BY Adam Nayman June 12, 2008 15:06
M. Night Shyamalan’s The Happening concerns a mysterious airborne toxin that renders its victims wobbly and confused before compelling them towards spectacular acts of self-destruction. The movie gives the impression that it was written and directed under the influence of a similar compound.
The Happening is not merely insane in the manner of Lady in the Water — a film that saw its writer/director/godhead cast himself as an unappreciated and soon-to-be martyred genius.
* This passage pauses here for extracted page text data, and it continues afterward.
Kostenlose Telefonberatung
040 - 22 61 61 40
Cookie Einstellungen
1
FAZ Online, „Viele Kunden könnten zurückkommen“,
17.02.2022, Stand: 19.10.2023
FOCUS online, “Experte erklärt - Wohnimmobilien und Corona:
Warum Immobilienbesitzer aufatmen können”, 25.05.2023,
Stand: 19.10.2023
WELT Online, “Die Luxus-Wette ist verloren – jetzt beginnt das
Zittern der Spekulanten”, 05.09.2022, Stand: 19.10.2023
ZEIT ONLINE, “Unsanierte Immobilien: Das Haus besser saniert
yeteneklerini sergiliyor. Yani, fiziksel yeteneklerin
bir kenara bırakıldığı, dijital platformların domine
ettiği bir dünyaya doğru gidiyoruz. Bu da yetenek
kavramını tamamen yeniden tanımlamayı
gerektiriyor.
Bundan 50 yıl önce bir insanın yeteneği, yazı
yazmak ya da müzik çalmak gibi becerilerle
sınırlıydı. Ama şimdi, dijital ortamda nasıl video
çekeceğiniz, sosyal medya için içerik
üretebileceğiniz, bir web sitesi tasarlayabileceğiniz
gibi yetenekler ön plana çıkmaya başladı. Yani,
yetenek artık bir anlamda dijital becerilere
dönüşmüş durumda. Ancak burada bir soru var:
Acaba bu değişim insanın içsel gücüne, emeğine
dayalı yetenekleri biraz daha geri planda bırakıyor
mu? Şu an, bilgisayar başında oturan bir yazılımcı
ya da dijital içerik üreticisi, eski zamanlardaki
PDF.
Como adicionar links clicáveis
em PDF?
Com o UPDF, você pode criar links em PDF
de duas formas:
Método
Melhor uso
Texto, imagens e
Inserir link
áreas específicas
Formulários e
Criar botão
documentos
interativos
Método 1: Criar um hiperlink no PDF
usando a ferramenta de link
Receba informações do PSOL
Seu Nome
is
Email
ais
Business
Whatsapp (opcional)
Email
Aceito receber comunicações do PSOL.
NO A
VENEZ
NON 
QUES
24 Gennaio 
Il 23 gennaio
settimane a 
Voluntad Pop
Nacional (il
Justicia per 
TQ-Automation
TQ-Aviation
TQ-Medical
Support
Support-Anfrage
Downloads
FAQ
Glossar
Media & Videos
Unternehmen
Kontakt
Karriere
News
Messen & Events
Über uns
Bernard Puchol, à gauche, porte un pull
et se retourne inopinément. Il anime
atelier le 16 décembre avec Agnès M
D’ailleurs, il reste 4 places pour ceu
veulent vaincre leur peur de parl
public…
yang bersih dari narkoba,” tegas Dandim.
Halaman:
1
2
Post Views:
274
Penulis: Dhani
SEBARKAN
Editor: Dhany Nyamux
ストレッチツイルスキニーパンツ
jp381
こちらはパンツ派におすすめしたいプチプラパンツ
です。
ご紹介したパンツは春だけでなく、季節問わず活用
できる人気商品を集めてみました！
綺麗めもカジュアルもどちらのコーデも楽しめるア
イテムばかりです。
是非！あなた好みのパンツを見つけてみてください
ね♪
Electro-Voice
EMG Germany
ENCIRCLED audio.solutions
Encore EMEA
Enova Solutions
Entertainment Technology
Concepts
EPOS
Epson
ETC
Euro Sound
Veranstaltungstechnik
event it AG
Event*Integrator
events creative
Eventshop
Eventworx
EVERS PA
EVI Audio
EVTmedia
It’s also so slackly made it seems like either an extended joke (unlikely considering Shyamalan’s well-documented irony deficiency) or a half-finished product. Perhaps the inevitable M. Night twist is that film we saw at the press screening is entirely different than the one that will be released in theatres on Friday.
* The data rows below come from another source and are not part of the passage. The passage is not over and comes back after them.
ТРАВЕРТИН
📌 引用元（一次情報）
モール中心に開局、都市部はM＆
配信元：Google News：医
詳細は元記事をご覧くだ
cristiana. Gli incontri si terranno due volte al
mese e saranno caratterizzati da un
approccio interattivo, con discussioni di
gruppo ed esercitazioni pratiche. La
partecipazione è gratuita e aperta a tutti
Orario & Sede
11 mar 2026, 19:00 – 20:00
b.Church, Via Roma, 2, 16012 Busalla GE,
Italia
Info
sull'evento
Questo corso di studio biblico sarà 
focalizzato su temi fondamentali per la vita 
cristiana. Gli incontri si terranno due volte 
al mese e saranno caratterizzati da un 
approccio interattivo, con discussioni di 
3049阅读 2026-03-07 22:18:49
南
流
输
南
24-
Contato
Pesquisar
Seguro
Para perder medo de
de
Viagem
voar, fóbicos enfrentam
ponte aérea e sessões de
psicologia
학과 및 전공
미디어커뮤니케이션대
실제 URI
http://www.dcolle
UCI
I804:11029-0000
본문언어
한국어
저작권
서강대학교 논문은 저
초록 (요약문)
I hope that this is not the case, because in its way, The Happening is essential viewing. Like Neil Labute’s Wicker Man remake or Lawrence Kasdan’s Dreamcatcher, its badness exerts a hypnotic fascination. The actors don’t appear to have been directed so much as infected: playing a Pennsylvania couple at the epicenter of a bizarre environmental disaster, Mark Wahlberg and Zooey Deschanel give creepily acquiescent, glassy-eyed performances.
It’s hard to hold the film’s failures against the cast, however: Shyamalan’s eco-horror premise is so flimsy that it’s doubtful even the most wide-awake actors could do much to redeem it. Besides, the film isn’t really about the people onscreen. It’s about Shyamalan, his celebrated formal control — now almost entirely eroded by self-consciousness — and his hang-ups.
The ambivalence towards isolation in Signs and The Village has mutated in the wake of Lady in the Water (a film about shutting out reality by retreating into fairy-tale comforts) into a full-on fetish. “We’ve got to get away from other people” cries Wahlberg, having realized that the Earth’s various flora are picking off folks in large groups; “You Deserve This!” reads a sign outside a deserted model home. It’s one of several loudly dropped hints that humanity has only itself to blame for this plant-authored genocide. But nobody deserves a movie like The Happening.